REPUBLIKA.CO.ID, BOGOR -- Siapa yang tidak kenal dengan ikan nilem (Osteochilus hasselti)? Yup, ikan mungil yang terkenal dengan manfaatnya, yakni sebagai media terapi kesehatan. Sudah sejak lama ikan nilem dimanfaatkan untuk dijadikan sarana terapi kesehatan melalui kaki pasien. Ikan yang berukuran kecil ini pada mulutnya ditutupi lipatan kulit lunak yang berumbai dan tanpa gigi sehingga memudahkannya untuk menghisap kulit mati, dedaunan atau pun makanannya.
Ikan nilem memiliki potensi ekonomi yang baik. Berkat rasanya yang gurih dan enak, beberapa daerah seperti Bandung, Cianjur, Tasikmalaya dan Garut sering memanfaatkan ikan ini menjadi olahan makanan yang bernama baby fish. Bentuknya ada yang diproduksi tinggal goreng atau ada yang sudah diberi tepung dan digoreng. Tidak hanya itu, ikan nilem ini telah di ekspor sebagai salah satu bahan penghasil caviar yang merupakan salah satu makanan mewah.
Tingginya potensi ikan nilem ini mendorong mahasiswa Institut Pertanian Bogor (IPB), yakni An’an Ansari Isman, Cahyo Purnomo, Yurid Kushendarsyah dan Puput Septiyaningsih mengembangkan inovasi budidaya ikan nilem dengan menggunakan hormon OODEV dan tepung kunyit. Melalui ajang Program Kreativitas Mahasiswa Penelitian (PKM-P) 2017 ini mereka berinisiatif untuk mengembangkan teknologi budidaya ikan agar tersedia benih dalam jumlah dan mutu yang memadai.

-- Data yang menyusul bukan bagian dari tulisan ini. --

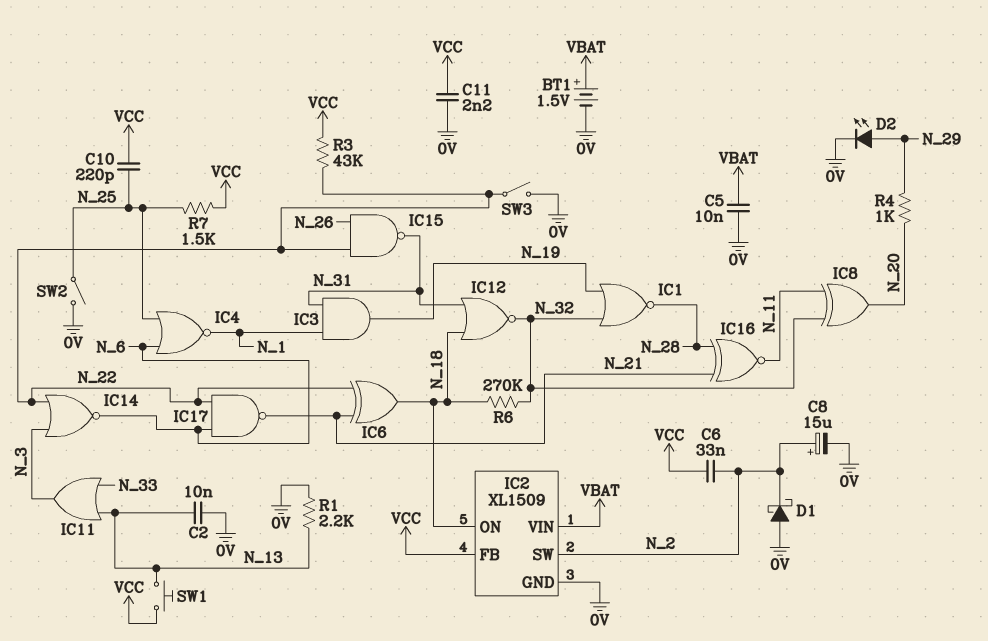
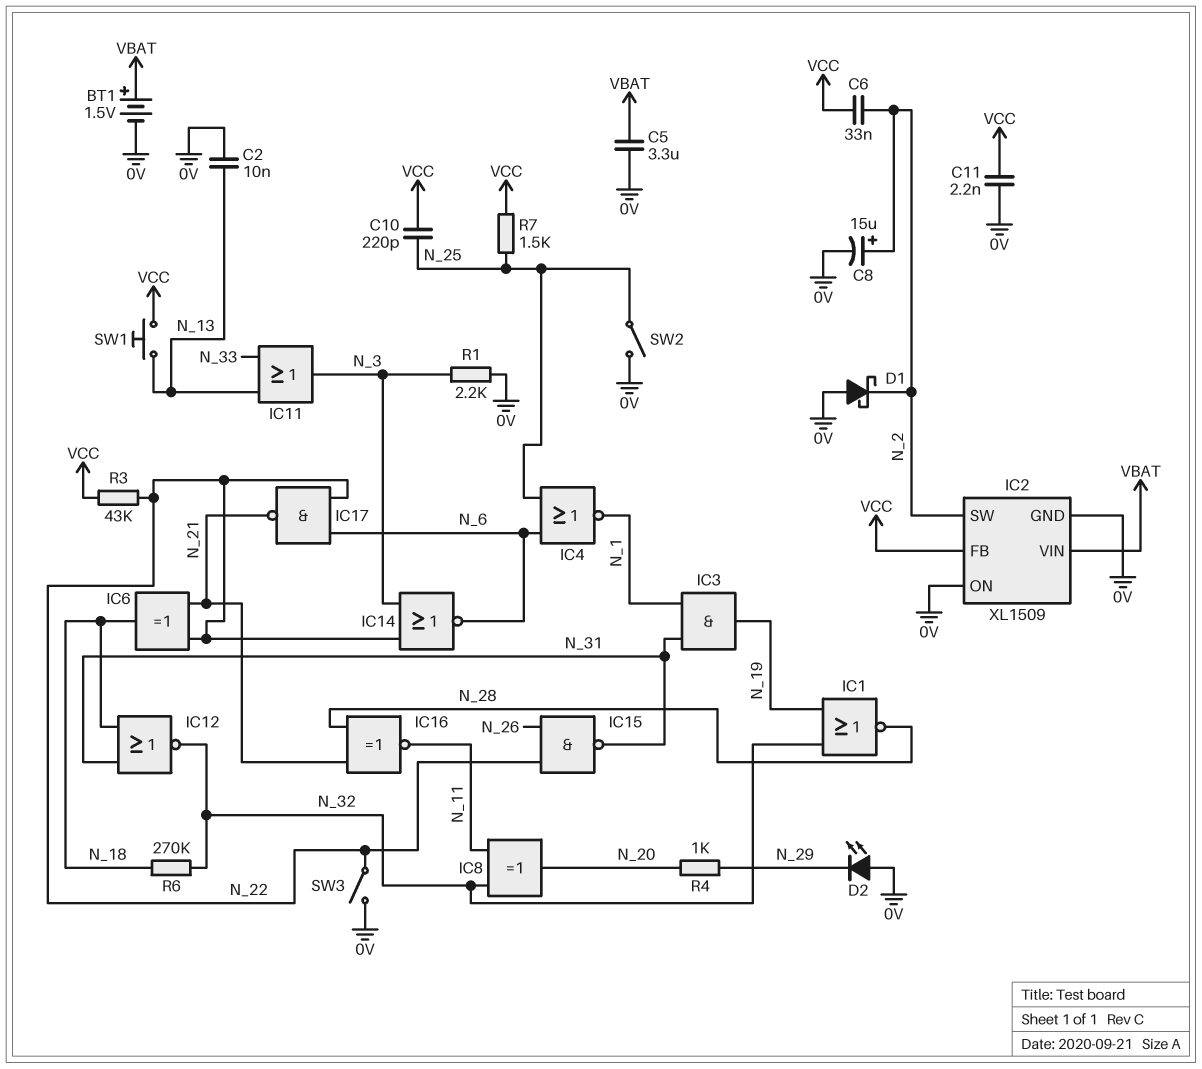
C5: 10nF (0V, VBAT) -> 3.3uF (0V, VBAT)
D2: LED (A N_29, K 0V) -> LED (A 0V, K N_29)
IC2 pin ON: N_18 -> 0V
R1: 2.2k (0V, N_13) -> 2.2k (0V, N_3)

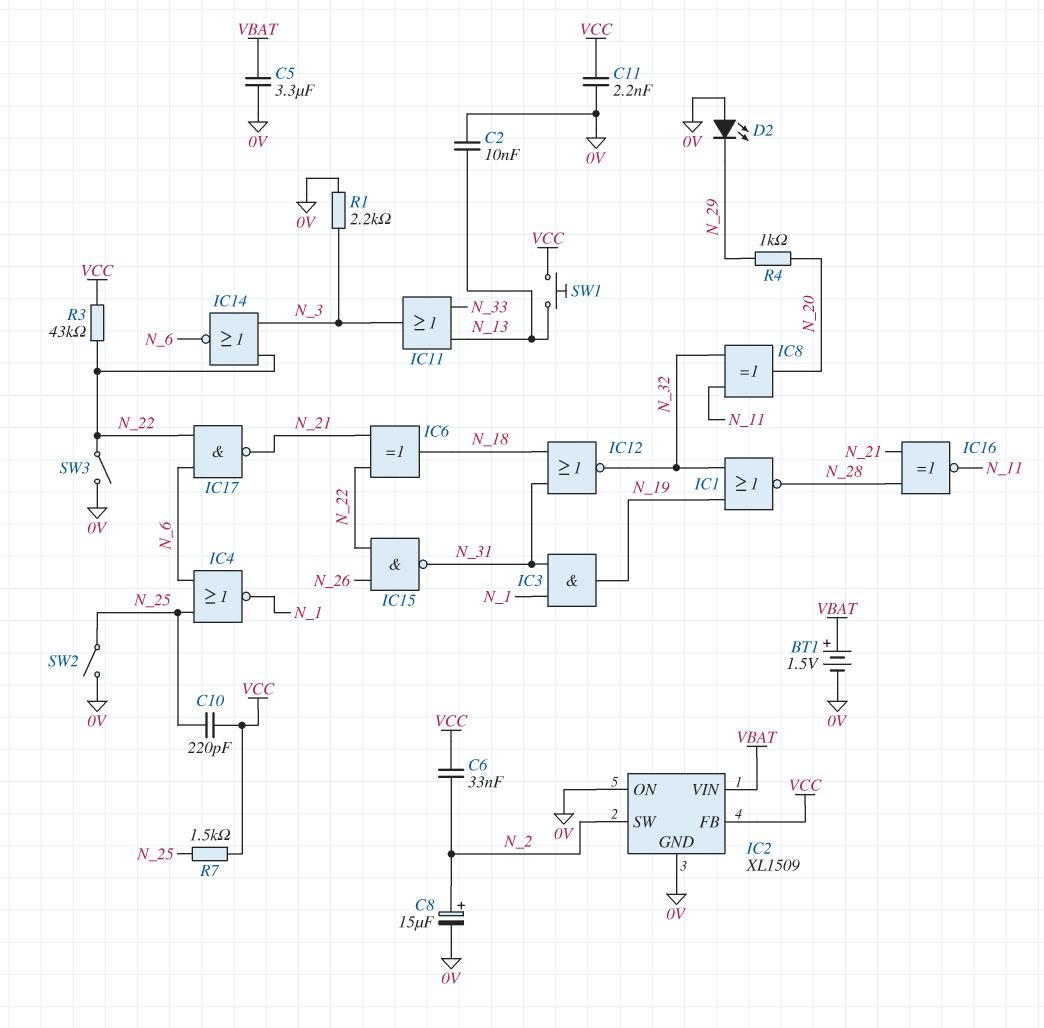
D1: schottky (A 0V, K N_2) -> none
R6: 270k (N_18, N_32) -> none

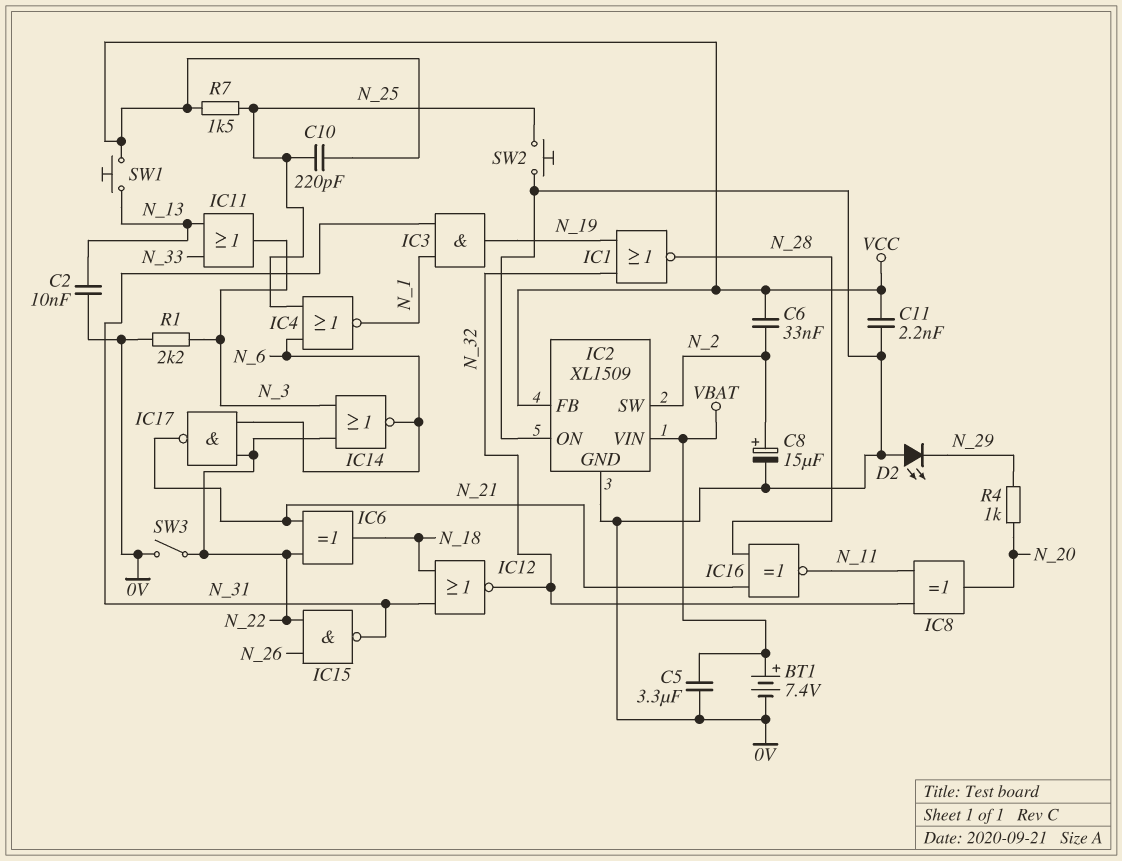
BT1: 1.5V (plus VBAT, minus 0V) -> 7.4V (plus VBAT, minus 0V)
R3: 43k (N_22, VCC) -> none
SW2: switch (0V, N_25) -> button (0V, N_25)

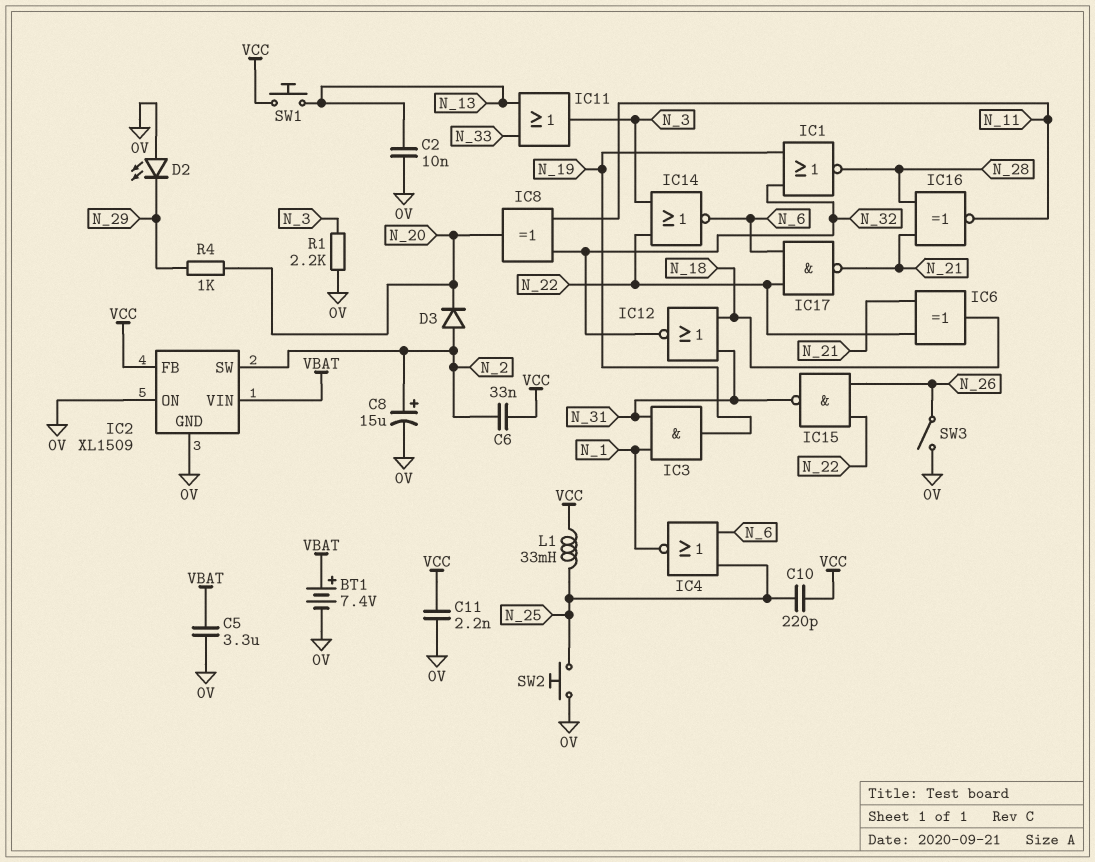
D3: none -> diode (A N_2, K N_20)
L1: none -> 33mH (N_25, VCC)
R7: 1.5k (N_25, VCC) -> none
SW3: switch (0V, N_22) -> switch (0V, N_26)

Siaran pers IPB yang diterima Republika.co.id, Kamis (6/7) menyebutkan, ikan nilem merupakan salah satu ikan air tawar yang tumbuh dengan baik di Indonesia. Selain tahan terhadap serangan penyakit, ikan nilem juga senang mengonsumsi pakan alami dari kelompok ganggang yang tumbuh di perairan. Sehingga, tidaklah mengejutkan bila ikan nilem ini sering membantu para nelayan untuk membersihkan jaring apung dari peryphton dan tumbuhan yang menempel pada jaring.
“Kami memilih ikan nilem untuk dibudidayakan karena kami mengetahui bahwa ikan nilem berkembang biak hanya pada saat musim hujan saja (musiman). Karena itu, perlu dibuat sebuah teknologi budidaya yang dapat meningkatkan produsi benih sehingga kebutuhan benih ikan dapat tersedia secara berlanjut,” ujar An’an.
Penelitian yang dilakukan di Laboratorium Nutrisi Ikan, Departemen Budidaya Perairan IPB dan Balai Besar Perikanan Budidaya Air Tawar di Sukabumi ini menggunakan ikan nilem betina yang sebelumnya telah ditebar, guna beradaptasi pada lingkungan baru selama tiga hari. Setelah itu ikan betina ini dipelihara dan diberi pakan komersial yang telah dicampur dengan hormon OODEV dan tepung kunyit. Pemberian pakan dilakukan tiga kali sehari (pagi, siang dan sore) dengan bobot tiga persen dari massa ikan.
An’an menambahkan, pembuatan pakan dilakukan dengan mencampurkan pakan dan tepung kunyit dengan metode coating. Metode coating ini dilakukan dengan mencampurkan pakan yang sebelumnya telah dibuat dengan CMC sebesar 1%/kg yang berfungsi sebagai pengikat. Setelah itu hormon yang telah ditambah air kemudian disemprotkan pada pakan tadi. “Kami berharap bahwa, penelitian ini dapat membantu industri perikanan di Indonesia semakin tumbuh pesat,” tutur An’an Ansari Isman.